## PROBLEM TO SOLVE
Repeat every line of text in the data below without changing a word, and leave the pictures out.

Saved entries:
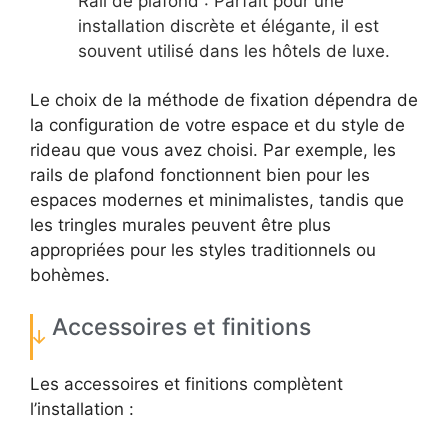
Rail de plafond : Parfait pour une
installation discrète et élégante, il est
souvent utilisé dans les hôtels de luxe.
Le choix de la méthode de fixation dépendra de
la configuration de votre espace et du style de
rideau que vous avez choisi. Par exemple, les
rails de plafond fonctionnent bien pour les
espaces modernes et minimalistes, tandis que
les tringles murales peuvent être plus
appropriées pour les styles traditionnels ou
bohèmes.
Accessoires et finitions
Les accessoires et finitions complètent
l’installation :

## ANSWER AREA
Rail de plafond : Parfait pour une
installation discrète et élégante, il est
souvent utilisé dans les hôtels de luxe.
Le choix de la méthode de fixation dépendra de
la configuration de votre espace et du style de
rideau que vous avez choisi. Par exemple, les
rails de plafond fonctionnent bien pour les
espaces modernes et minimalistes, tandis que
les tringles murales peuvent être plus
appropriées pour les styles traditionnels ou
bohèmes.
Accessoires et finitions
Les accessoires et finitions complètent
l’installation :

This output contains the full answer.